**ABOUT THIS TASK**
Go through the data and say how many lines include the string "Weekly"; return only the figure.

**INPUT RECORDS**
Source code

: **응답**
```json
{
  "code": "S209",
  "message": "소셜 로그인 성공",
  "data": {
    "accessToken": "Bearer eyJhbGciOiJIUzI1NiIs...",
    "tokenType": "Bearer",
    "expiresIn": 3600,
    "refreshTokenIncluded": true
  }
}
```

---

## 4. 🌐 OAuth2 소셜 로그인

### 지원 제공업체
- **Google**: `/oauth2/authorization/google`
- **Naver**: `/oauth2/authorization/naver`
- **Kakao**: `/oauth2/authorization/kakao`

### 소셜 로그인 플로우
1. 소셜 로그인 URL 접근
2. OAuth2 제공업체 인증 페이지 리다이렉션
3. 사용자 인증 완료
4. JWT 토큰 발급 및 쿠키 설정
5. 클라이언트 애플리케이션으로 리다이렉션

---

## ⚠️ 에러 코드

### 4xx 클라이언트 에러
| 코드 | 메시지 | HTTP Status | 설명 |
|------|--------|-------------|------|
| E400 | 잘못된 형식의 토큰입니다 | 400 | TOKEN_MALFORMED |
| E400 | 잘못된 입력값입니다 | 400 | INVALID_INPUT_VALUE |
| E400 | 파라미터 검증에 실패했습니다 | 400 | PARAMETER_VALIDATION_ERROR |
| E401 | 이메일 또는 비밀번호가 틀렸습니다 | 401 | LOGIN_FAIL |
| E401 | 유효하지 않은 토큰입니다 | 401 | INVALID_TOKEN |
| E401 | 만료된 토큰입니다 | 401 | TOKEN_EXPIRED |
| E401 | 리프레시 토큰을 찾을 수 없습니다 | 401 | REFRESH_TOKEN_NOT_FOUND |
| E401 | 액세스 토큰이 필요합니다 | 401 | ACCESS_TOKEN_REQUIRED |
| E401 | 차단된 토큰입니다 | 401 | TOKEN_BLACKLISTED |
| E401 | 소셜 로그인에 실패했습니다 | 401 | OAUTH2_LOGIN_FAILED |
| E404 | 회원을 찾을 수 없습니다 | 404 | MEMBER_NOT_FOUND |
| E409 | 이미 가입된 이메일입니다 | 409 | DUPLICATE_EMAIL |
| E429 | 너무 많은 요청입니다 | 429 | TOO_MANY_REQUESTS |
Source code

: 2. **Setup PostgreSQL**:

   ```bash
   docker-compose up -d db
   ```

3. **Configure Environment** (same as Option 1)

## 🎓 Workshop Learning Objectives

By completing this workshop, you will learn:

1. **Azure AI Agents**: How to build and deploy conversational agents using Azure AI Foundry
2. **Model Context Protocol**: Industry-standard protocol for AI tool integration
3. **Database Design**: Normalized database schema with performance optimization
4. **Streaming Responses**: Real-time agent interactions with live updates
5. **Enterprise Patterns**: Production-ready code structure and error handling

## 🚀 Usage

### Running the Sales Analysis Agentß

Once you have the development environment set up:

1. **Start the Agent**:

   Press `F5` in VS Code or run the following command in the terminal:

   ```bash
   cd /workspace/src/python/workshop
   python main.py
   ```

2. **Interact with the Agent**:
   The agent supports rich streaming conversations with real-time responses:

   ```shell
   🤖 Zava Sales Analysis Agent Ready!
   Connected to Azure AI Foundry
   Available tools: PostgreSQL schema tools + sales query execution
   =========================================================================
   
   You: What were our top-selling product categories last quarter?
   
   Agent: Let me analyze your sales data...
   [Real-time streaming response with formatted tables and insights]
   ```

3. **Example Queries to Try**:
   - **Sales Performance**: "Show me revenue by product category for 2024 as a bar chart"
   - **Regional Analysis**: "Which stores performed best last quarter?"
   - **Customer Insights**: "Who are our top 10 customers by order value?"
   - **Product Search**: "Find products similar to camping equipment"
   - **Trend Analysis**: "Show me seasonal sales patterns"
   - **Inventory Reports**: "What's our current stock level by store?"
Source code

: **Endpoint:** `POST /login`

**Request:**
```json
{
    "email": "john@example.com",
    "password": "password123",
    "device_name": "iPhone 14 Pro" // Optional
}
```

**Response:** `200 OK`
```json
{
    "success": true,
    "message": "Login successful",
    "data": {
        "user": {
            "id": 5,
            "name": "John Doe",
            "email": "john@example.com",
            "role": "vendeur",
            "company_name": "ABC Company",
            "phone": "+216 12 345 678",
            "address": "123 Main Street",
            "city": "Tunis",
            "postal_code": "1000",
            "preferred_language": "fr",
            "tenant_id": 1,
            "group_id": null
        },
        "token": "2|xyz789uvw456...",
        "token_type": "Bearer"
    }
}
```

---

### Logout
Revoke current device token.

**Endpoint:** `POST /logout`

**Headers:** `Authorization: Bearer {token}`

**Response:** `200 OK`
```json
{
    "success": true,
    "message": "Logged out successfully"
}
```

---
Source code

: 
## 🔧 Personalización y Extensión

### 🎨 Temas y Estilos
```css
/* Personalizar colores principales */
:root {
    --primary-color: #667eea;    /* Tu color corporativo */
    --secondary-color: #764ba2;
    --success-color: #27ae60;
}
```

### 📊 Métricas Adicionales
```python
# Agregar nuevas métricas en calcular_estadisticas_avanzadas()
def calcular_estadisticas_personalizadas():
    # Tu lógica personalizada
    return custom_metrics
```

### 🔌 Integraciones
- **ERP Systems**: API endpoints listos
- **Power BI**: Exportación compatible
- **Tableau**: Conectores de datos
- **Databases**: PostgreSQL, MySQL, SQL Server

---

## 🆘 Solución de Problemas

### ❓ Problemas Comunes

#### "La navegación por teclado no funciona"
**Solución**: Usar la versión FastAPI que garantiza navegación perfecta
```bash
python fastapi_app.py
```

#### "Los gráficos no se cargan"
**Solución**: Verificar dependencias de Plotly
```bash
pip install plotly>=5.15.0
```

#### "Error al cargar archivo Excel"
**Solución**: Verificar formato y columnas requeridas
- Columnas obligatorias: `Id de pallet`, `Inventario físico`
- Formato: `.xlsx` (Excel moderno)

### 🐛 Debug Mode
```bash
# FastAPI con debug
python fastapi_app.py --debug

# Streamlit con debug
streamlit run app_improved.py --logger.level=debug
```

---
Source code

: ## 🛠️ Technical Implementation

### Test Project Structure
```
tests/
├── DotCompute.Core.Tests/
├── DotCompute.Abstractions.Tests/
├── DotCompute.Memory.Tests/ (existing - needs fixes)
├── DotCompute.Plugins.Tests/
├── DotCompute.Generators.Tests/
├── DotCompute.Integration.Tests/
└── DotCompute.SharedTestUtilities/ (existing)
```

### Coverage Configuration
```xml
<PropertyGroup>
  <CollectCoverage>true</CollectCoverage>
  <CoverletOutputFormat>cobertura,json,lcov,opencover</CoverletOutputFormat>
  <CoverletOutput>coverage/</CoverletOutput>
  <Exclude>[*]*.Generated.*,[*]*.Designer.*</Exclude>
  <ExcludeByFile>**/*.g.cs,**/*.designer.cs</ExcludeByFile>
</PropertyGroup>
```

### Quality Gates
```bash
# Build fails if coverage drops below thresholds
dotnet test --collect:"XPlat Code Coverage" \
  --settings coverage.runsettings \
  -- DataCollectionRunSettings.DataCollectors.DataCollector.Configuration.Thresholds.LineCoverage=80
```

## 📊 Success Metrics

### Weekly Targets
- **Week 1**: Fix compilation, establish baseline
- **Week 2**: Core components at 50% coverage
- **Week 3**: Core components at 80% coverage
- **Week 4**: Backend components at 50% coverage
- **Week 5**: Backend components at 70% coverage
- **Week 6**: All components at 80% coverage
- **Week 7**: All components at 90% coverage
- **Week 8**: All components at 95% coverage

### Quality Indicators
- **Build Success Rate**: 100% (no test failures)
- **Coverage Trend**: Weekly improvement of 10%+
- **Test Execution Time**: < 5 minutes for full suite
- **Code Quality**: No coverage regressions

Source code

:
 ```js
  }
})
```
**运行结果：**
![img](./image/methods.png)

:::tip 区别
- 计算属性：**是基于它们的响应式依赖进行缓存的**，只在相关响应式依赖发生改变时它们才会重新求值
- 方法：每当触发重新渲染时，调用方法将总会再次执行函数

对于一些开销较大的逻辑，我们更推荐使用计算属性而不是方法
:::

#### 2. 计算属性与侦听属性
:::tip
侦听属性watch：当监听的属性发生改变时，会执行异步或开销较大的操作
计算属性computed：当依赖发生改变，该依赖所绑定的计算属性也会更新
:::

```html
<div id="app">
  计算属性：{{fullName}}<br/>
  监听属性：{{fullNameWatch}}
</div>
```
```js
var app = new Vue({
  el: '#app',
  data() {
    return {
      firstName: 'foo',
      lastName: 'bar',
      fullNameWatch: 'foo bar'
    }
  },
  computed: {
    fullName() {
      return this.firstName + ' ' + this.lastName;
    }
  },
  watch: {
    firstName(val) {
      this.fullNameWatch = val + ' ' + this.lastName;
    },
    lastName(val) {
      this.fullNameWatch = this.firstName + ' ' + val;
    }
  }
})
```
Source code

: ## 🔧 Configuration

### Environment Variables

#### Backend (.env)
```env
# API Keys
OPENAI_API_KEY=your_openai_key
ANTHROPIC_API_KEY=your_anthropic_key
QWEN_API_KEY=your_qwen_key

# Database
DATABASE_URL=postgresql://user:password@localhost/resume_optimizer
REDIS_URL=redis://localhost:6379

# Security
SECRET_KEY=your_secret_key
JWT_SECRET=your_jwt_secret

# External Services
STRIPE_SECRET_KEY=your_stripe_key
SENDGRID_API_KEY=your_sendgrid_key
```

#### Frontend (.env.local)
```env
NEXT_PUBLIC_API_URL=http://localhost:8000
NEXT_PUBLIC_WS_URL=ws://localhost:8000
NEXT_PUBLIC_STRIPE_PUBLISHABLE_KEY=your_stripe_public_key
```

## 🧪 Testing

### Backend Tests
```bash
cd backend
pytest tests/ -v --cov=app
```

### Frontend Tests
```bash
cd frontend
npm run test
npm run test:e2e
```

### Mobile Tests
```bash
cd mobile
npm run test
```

**COMPLETED EXERCISE**
2